何と云ってもNYの人達の性に対する意識が、解放されない若者の性意識を始め60年代安保闘争、ヴェトナム戦争、ビートニック、サイケデリック等々混沌とした時代背景のもと、NYは日本とは全く異なる星であった。
FUCKは其のNY達の性を通して日本に精神的解放・精神勃起を促そうと考えて、あらゆる性のパターンを追っ掛けた。中に今や世界有数のアーティストに立った草間弥生さんが主催していたイヴェント・パフォーマンス、一種の乱交パーティを撮ったものがあって、チラッと草間さんが写っているカットもある。写真展に間に合うよう写真集も制作する事になった。
何と云っても[FUCK]と名前の付いた個展や写真集は古今東西ない筈で、善い悪いは見る側の精神の資質に任す。
私個人としては己から湧いて出るインスピレイトの前には、如何なるものも問題にならない訳で、習慣慣習、中庸意識、時代感覚、其れ等がもたらす価値観など完全無視と云うことで、アートの前には我在るのみと云うことだ。
何れにしても此の写真をまとまった形で見せるのは初めてで、1969年の個展はコピー紙に刷ったモノクロで、ディスプレーを故倉又史郎さんがやってくれ、時代を超越した写真展ではあった。
今回のオリジナルカラーの中には69年、丁度NYに居る時にヴェトナム戦争北爆用に作られた赤外線カラーフィルムが発売され、其れで撮ったものもあり、全貌を展示するのは初である、どう考えても日本で発表は無理と云うカットもあって、長澤さんどうするかな、楽しみとしよう。

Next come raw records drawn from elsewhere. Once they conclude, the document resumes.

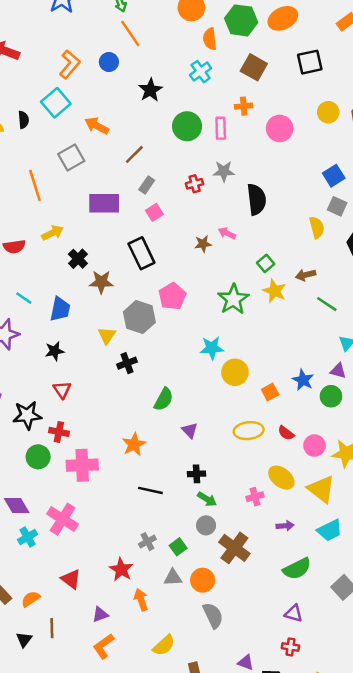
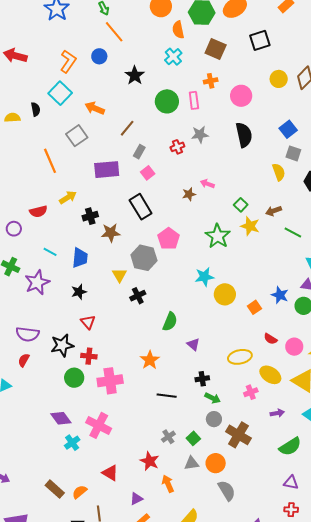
black semicircle: (256, 199) -> (244, 135), moved
black cross: (78, 259) -> (90, 216), turned 35
yellow ellipse: (249, 431) -> (240, 357), moved

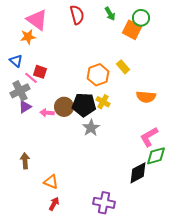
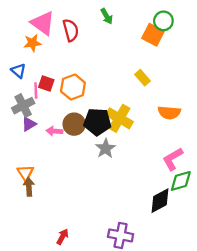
green arrow: (110, 14) -> (107, 16), moved
red semicircle: (77, 15) -> (71, 30), moved
orange hexagon: (98, 75) -> (73, 87), moved
pink line: (31, 78) -> (36, 90), turned 48
yellow cross: (103, 102) -> (119, 118), size x1.6
orange triangle: (51, 182) -> (25, 173), moved, turned 35

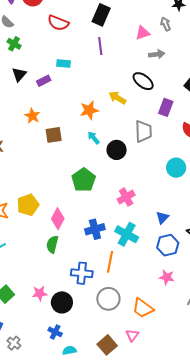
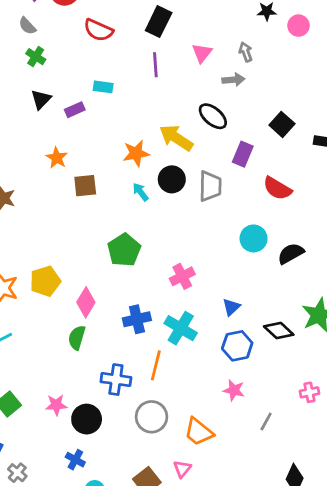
gray arrow: (166, 24) -> (246, 52), moved
pink triangle: (143, 33) -> (202, 53), moved, turned -35
yellow arrow: (117, 98) -> (176, 138), size x1.4
black circle: (117, 150) -> (172, 179), moved

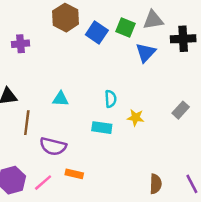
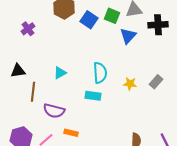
purple cross: (21, 44) -> (28, 29), turned -32
cyan triangle: (61, 99) -> (60, 73), turned -32
cyan semicircle: (111, 99) -> (100, 73), size x1.5
yellow star: (136, 118) -> (130, 84), moved

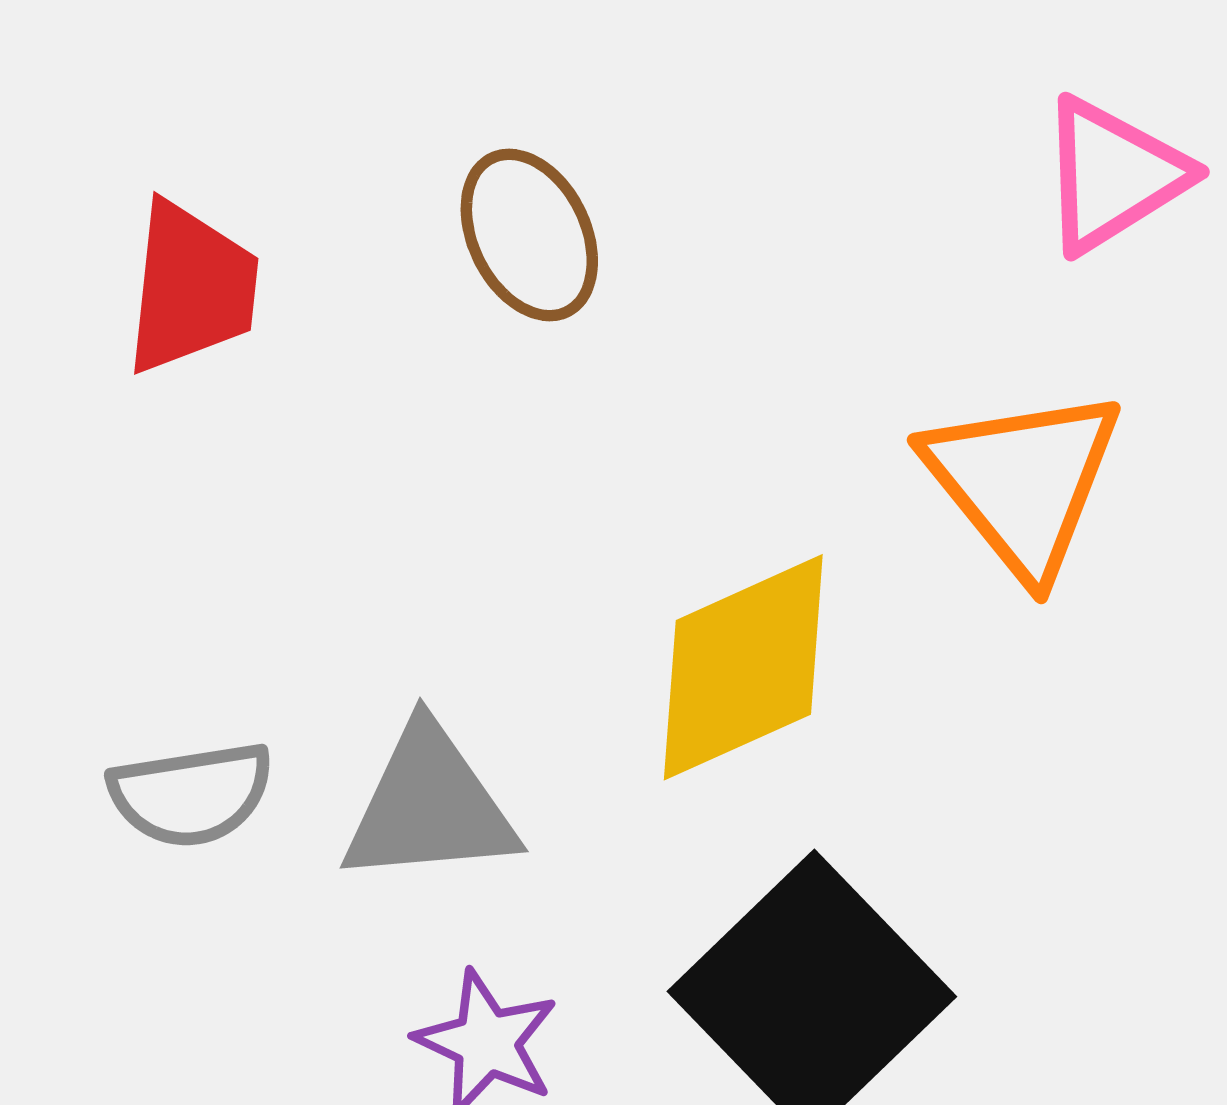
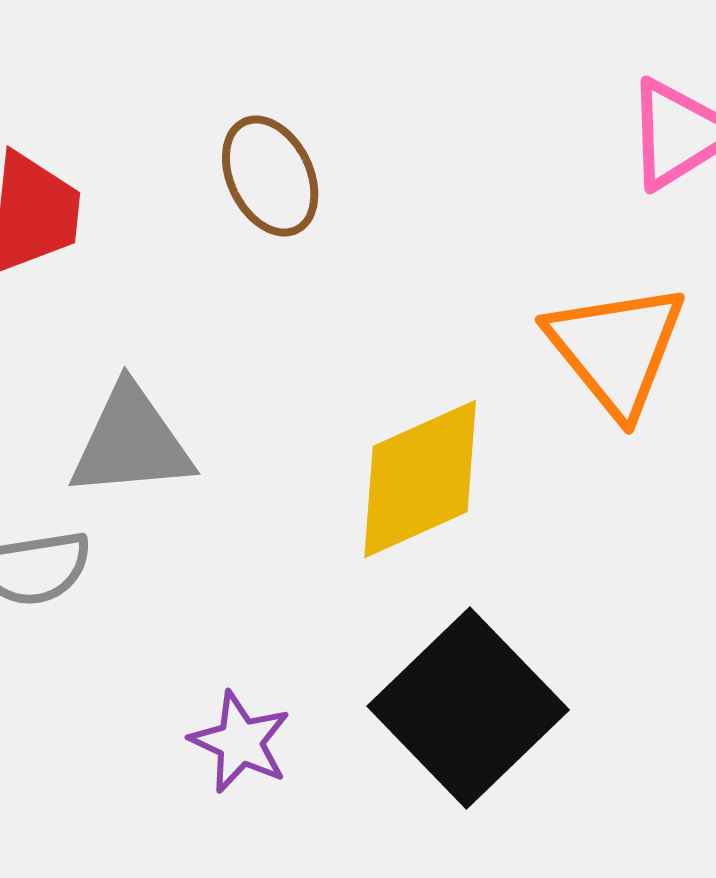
gray triangle: (429, 806) -> (131, 442), moved

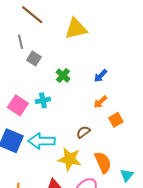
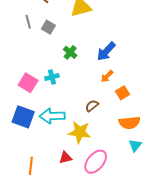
gray square: (34, 59) -> (48, 27), moved
blue arrow: (101, 76) -> (106, 51), size x1.5
orange semicircle: (103, 162) -> (129, 123), moved, turned 110

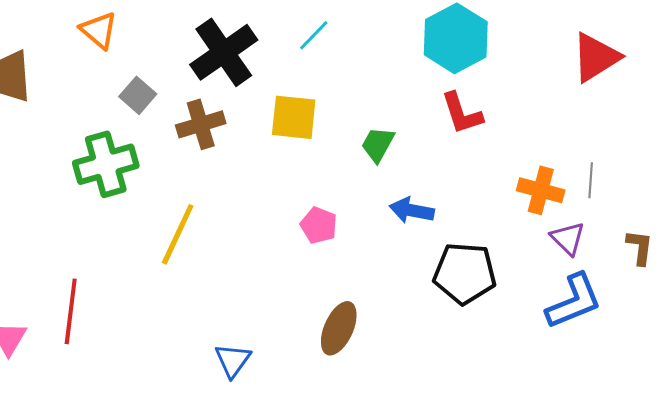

NHK・アナウンサー青山祐子さんと外資系金融を仕事にしている谷元樹君が結婚した。
或る時、祐子さんから電話が入って「私結婚する事になりました、相手の方は加納さんご存知の人です」とあり、相手の方つまり、谷君と電話を変わり、電話の向こうから谷ですと明るい声が帰ってきたが、俄には思い出せなくて、ぐるぐる頭が巡り、エッそうかと思い出した。
随分と久し振りの谷君で彼とは6年振り位か、遊び上手で元気でバリバリの仕事人間で、只の若者とは一味も二味も違う馬力をもった青年だなと印象していた。

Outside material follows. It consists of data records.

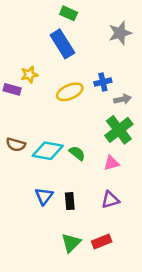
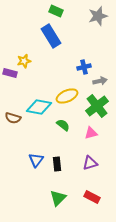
gray star: (120, 33) -> (98, 16), moved
yellow ellipse: (70, 92) -> (67, 96), moved
cyan diamond: (48, 151) -> (39, 107), moved
red rectangle: (102, 242) -> (92, 197), moved, turned 49

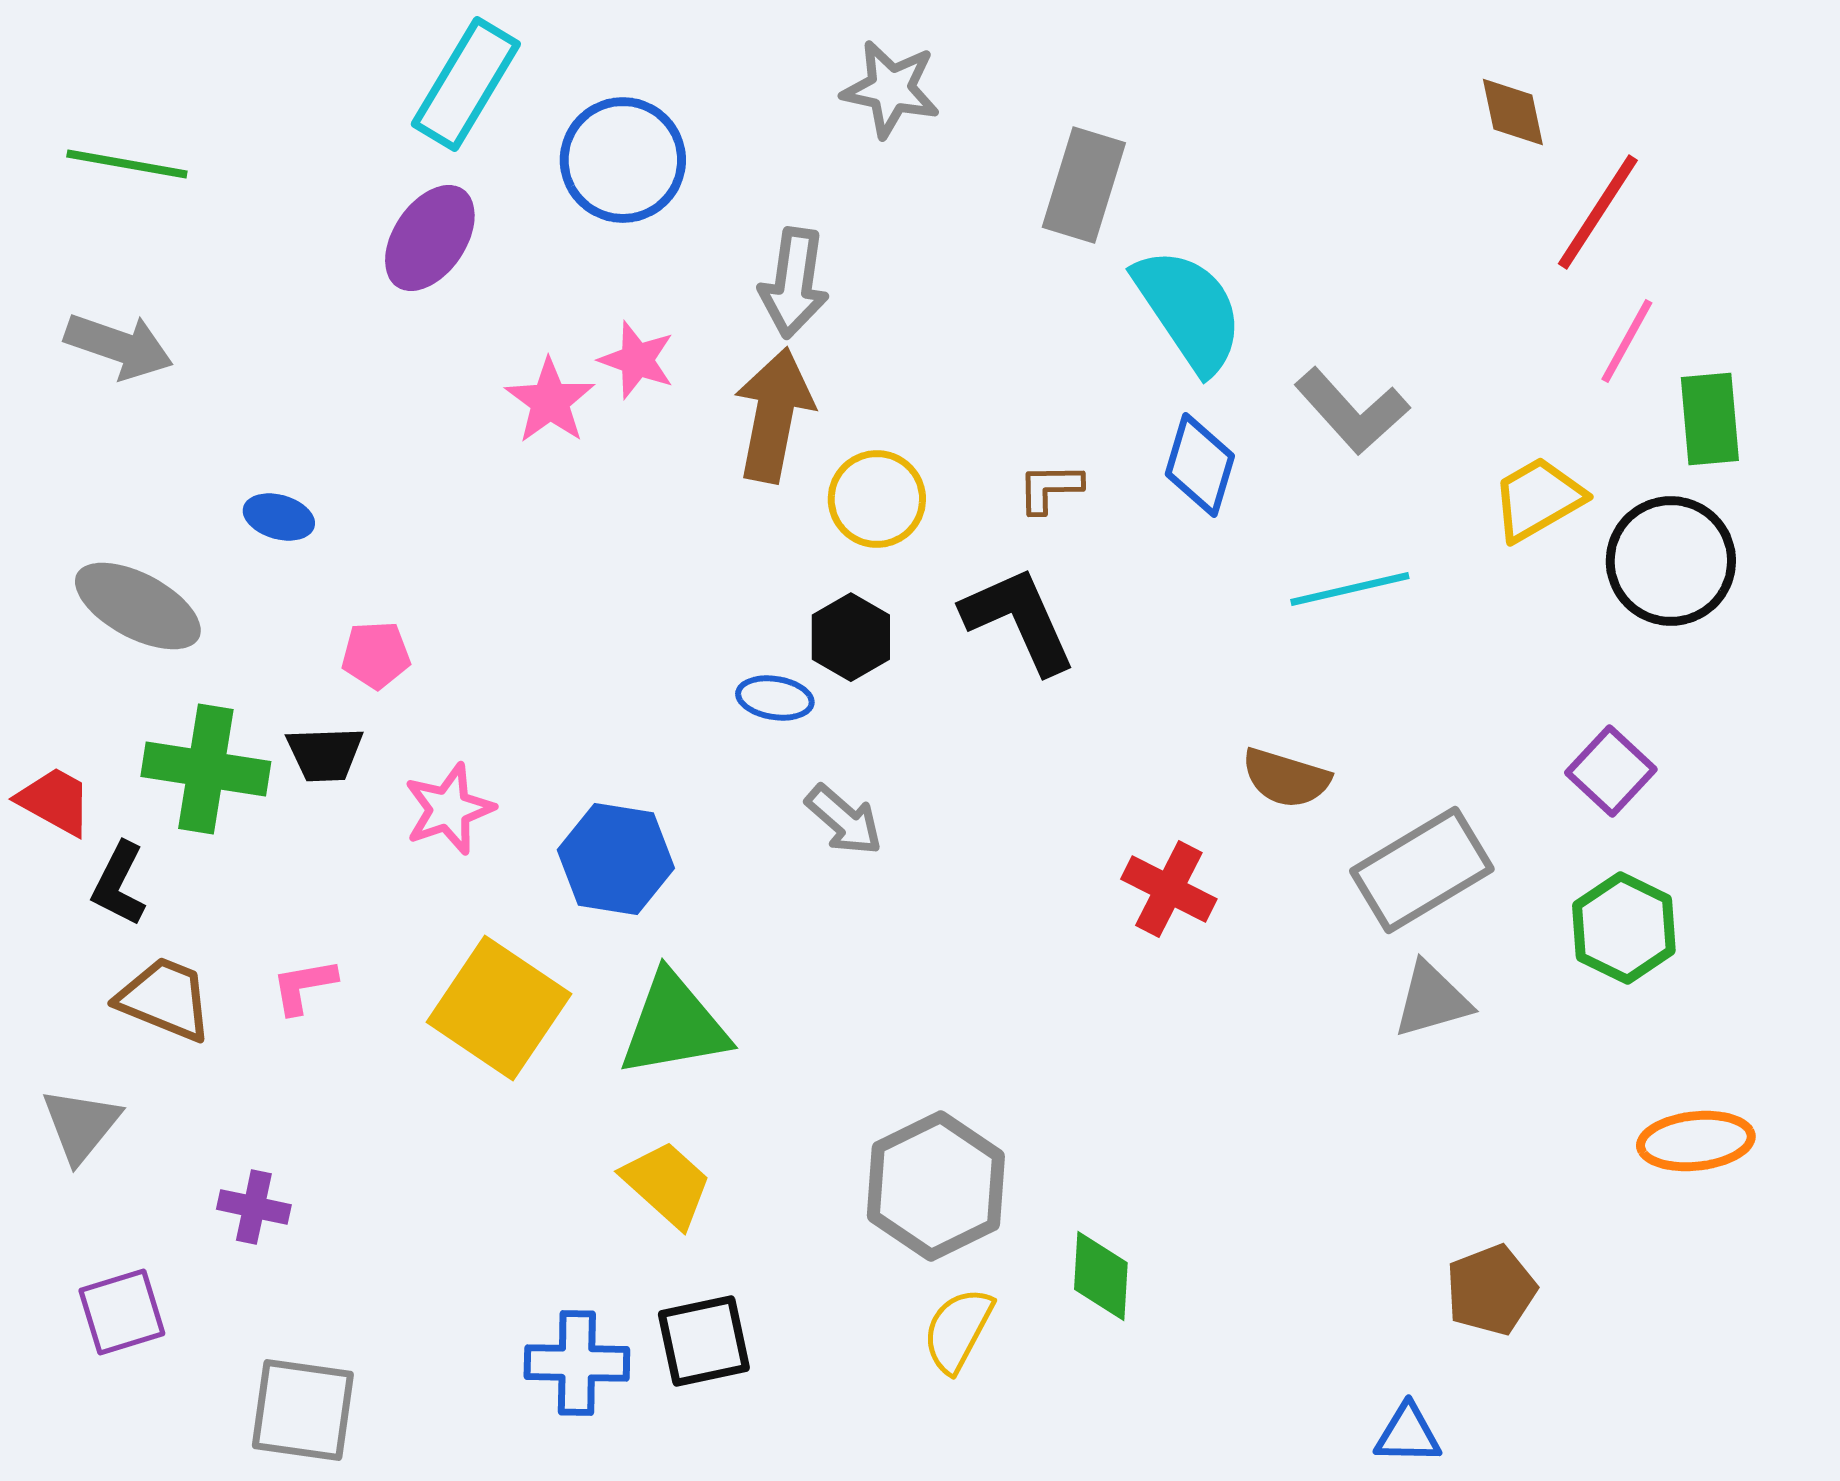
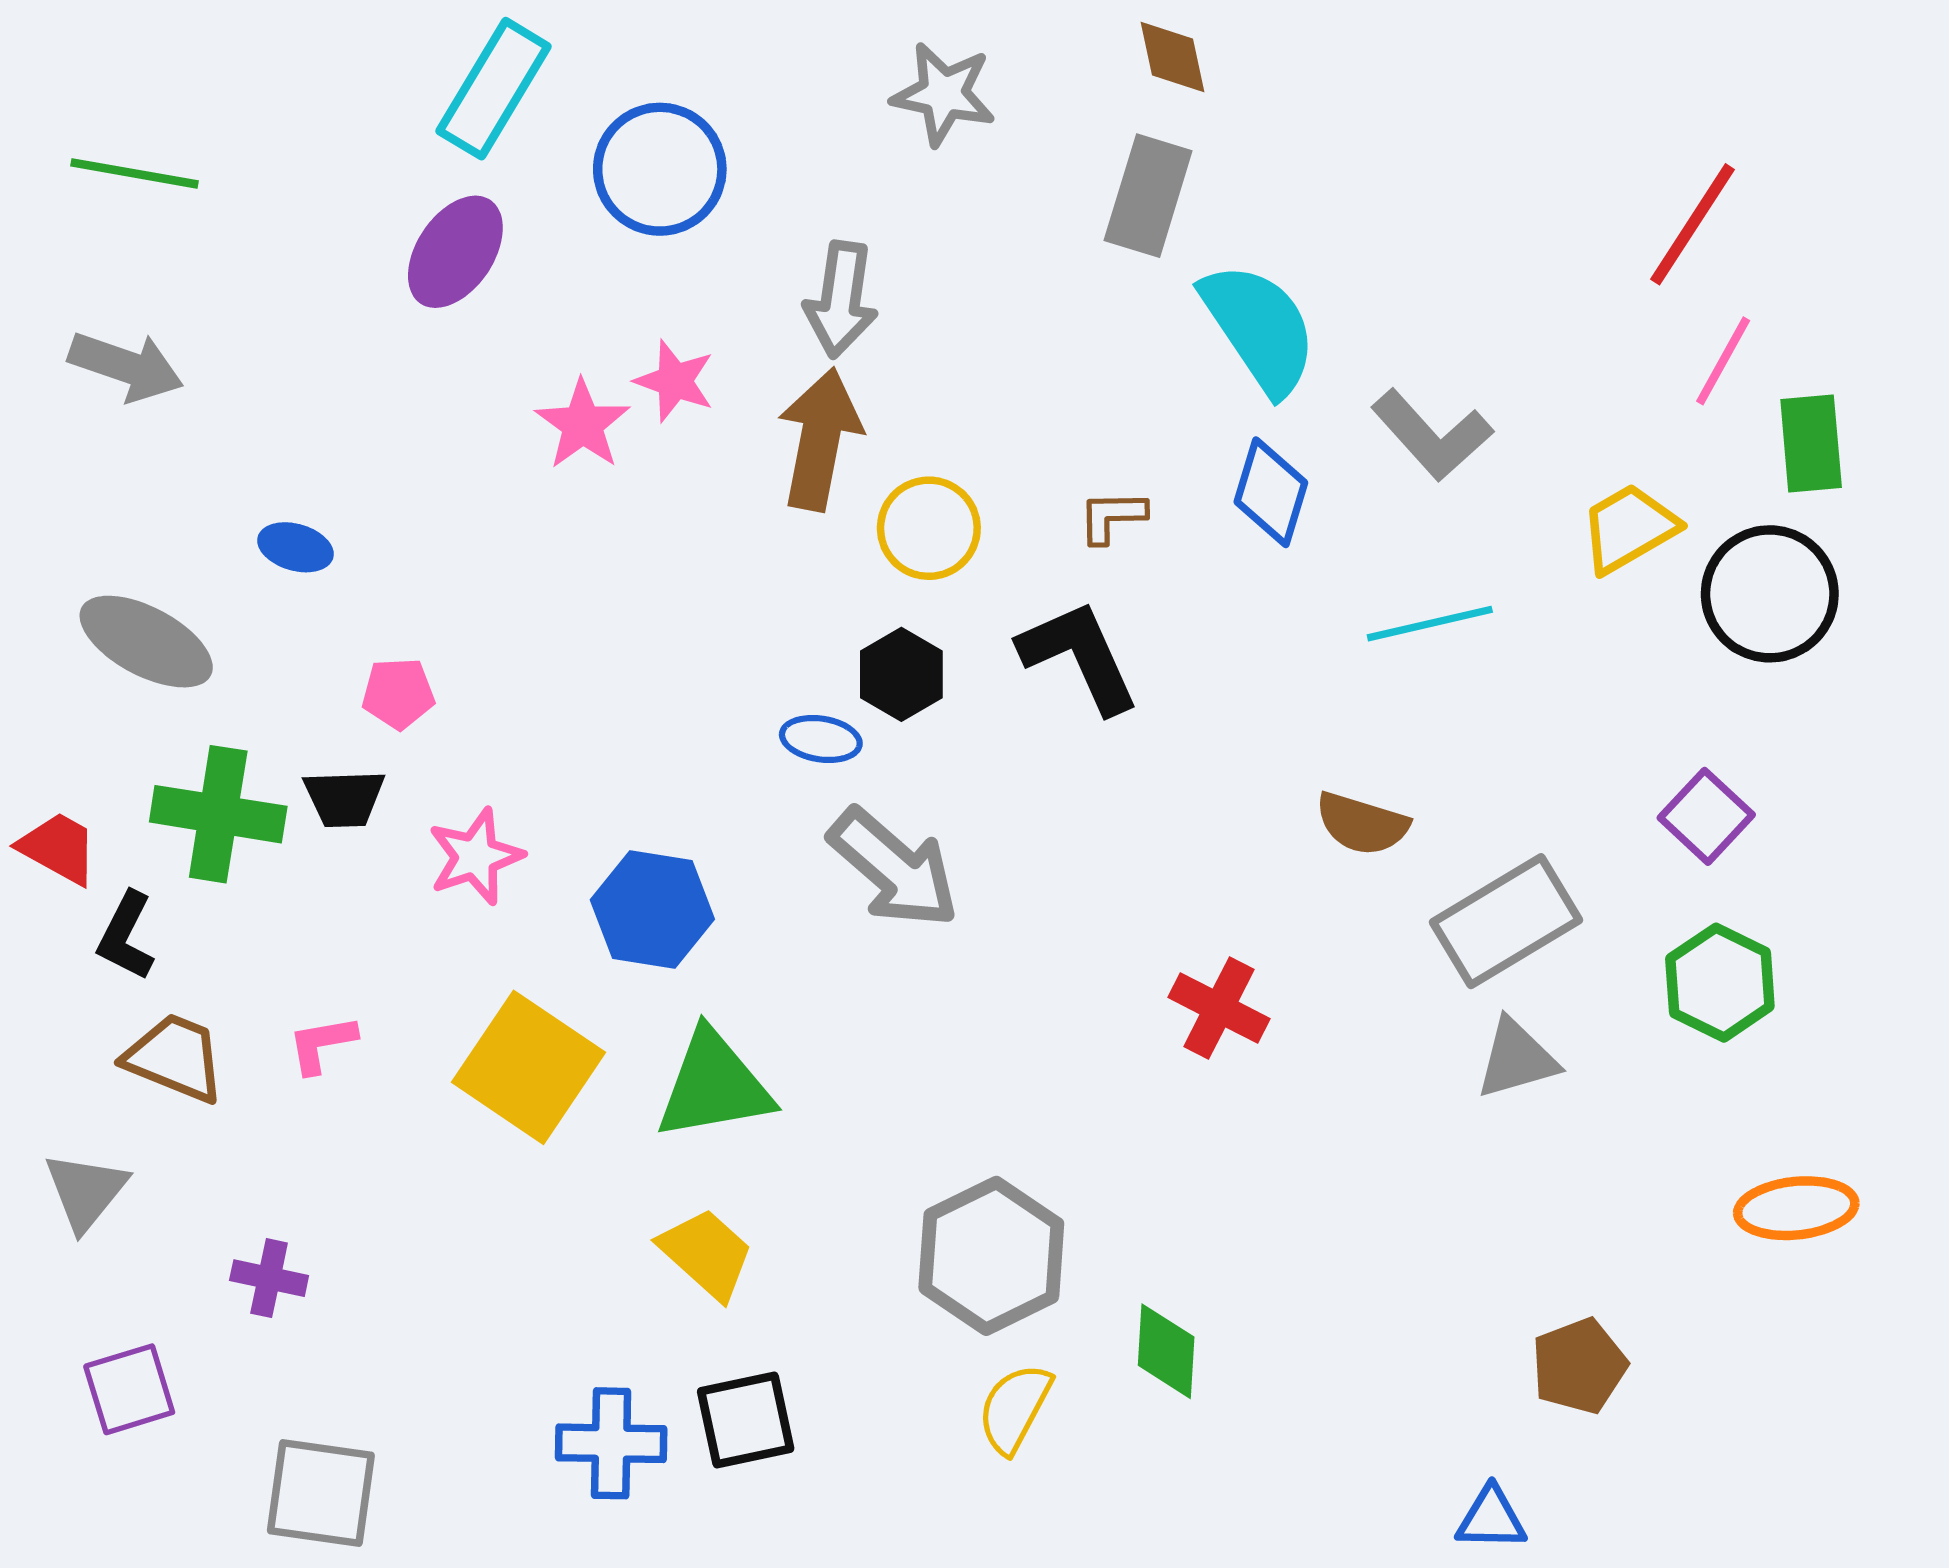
brown diamond: (1513, 112) -> (1172, 57), moved
gray arrow: (844, 820) -> (894, 868), size x1.6
red cross: (1169, 889) -> (1219, 1008), moved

しかし私の知る祐子さんと谷君では住む世界も価値観も可成りの違いがある、其の二人が結婚とは少し驚いた。
ま、しかし恋と縁とは図り得ないことが起きるが世の常で、御目出度う。
20日に午前から結婚式と披露宴、夜に二次会で六本木ヒルズ52階でパーティーとあったのだが、午前の結婚式にも招待されていたのだが、すっかり勘違いして欠席をしてしまった。
日本カルミックの高居さんドン小西から電話が入り、オイ何処にいるんだ式も披露宴も始まってるぞって言われ、ええっ結婚式有ったのかって頭抱えたが時既にと云う奴で、私は軽井沢に居て到底間に合わない。
お色直しの着替えの時にか祐子さんから電話が入って、未だ来ないのかと・・・。
事は私の勘違いも甚だしと云うことだが、彼達の式の最初の予定が震災により延期になり、何時するのかなと思っていたが4・5日前に祐子さんからメールがあって、当日の二次会の案内があった、其れをすっかり式自体は彼達が既に行い披露宴をパーティ形式でやるんだと思い込み、書式で案内の有った事をすっかり忘れていたと云う次第。
云う言葉も無しといったところで、甚だ申し訳なし。
150人ほどの披露宴の主賓席に呼ばれていたらしくセガサミー会長里見さん日本カルミックの高居さん長嶋茂雄さん王貞治さん始め著名なるお歴々の座る中私の席だけがポツンと空いていて、目立っていたとはドン小西の弁であった。
写真は夜のパーティでの輝く2人と・・・・・なオッサン。